Once a writer has reviewed a band, it’s standard practice for them to review any subsequent records that band releases. Unless, of course, AMG wrote the original review and is too busy masturbating over old Iron Maiden records to critique new music. As you will have noticed, this scenario arose just the other week, and that’s why it’s fallen to me to review Leaves’ Eyes‘ latest platter. In the interest of transparency I’ll admit up front that I had never listened to them prior to receiving the promo. Were I a professional writer in this situation, I would copy down some random band factoids from Wikipedia (formed 2003, features Liv “Theatre of Tragedy” Kristine plus Atrocity, sixth full-length) and pretend I already had a strong opinion of the group; however, rank amateur that I am, I went back through their discography and had a bit of a listen. So, judge the rest of my words with this is mind: I quite enjoyed the debut when they were like a more sultry Paradise Lost, but am less enamored by their more recent symphonic-styled output. As this seems to be the style they’ve settled into now, I didn’t have particularly high hopes for King of Kings.
Sure enough, after unnecessary intro “Sweven,” the title track confirms Leaves’ Eyes are staying firmly in Nightwish territory. One of the slower tracks on the album, it’s an odd choice for an opener and hardly gets the blood pumping with its clichéd chord progressions. Putting third track “Halvdan the Black” first makes more sense to me: it still sounds like a leftover from Once, but is much more energetic and has a great verse melody. These songs, along with “The Waking Eye” and “Sacred Vow,” are missing the folk influences that help distinguish Leaves‘ Eyes from the myriad other symphonic metal bands, and while Liv and co. do a decent enough Nightwish impression (and even venture back towards their gothic roots in “The Waking Eye”), they’re totally formulaic.
The remainder of the album is very folky in comparison and the contrast is welcome. The influences for these tracks are more diverse: “Vengeance Venom” and “Edge of Steel” (featuring Simone Simons) demonstrate what Eluveite or Turisas might sound like with Liv on vocals, the calmer “Haraldskvæði” belongs somewhere on the Hobbit soundtrack, and album closer “Swords in Rock” is a rousing three-minute romp that will go down a treat live. While these tracks are more diverse, the riffs and melodies are just as tired; I’ve heard most of the riffs and melodies on this album before.
This is the main problem with Leaves’ Eyes and, let’s face it, symphonic metal in general: they’ve been stuck in a creative rut for years and either don’t know how to get out or don’t want to as long as they keep selling. Even when they stray from the template with their folk leanings, they choose to play it safe by aping other successful folk-metal bands. It’s very slick and on first listen all good fun, but ultimately completely superficial and uncreative. Even the production – all warm synths, big choirs, dense guitars and a bucketload of compression – is generic.
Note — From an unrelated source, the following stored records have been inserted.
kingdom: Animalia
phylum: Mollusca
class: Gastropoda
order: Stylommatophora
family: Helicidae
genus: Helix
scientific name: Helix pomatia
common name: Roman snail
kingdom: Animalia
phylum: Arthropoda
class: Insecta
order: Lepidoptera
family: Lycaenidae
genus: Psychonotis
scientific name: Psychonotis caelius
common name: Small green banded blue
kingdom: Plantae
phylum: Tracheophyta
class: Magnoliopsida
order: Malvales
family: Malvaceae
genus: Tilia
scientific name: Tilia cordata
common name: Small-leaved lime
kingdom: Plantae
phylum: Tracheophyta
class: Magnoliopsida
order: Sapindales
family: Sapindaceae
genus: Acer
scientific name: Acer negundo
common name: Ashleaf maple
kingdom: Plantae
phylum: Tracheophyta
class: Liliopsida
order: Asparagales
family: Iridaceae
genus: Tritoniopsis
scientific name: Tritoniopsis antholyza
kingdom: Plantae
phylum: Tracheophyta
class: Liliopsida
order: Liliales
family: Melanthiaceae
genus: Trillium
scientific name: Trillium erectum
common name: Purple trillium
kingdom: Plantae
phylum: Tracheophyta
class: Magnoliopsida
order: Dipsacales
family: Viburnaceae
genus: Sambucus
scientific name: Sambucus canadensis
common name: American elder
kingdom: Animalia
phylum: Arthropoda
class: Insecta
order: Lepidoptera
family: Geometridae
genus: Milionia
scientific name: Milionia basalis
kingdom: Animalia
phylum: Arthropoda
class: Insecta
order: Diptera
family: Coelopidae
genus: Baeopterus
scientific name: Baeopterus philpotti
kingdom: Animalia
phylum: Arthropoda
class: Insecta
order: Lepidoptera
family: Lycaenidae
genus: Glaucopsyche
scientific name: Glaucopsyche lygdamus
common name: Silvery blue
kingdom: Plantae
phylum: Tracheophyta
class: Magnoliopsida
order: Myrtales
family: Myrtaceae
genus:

I decided during my brief time with Leaves’ Eyes that they are the quintessential German festival band: I would have a great time watching them if I were drunk, sunburnt, and surrounded by thousands of sweaty Krauts, but I’d have no idea why their music would draw such a large and enthusiastic crowd in the first place. King of Kings is hardly a bad album and has a few fine moments, but overall it feels like a small step backwards from Symphonies of the Night, and while committed fans may be happy, it’s too tepid to win them any new listeners.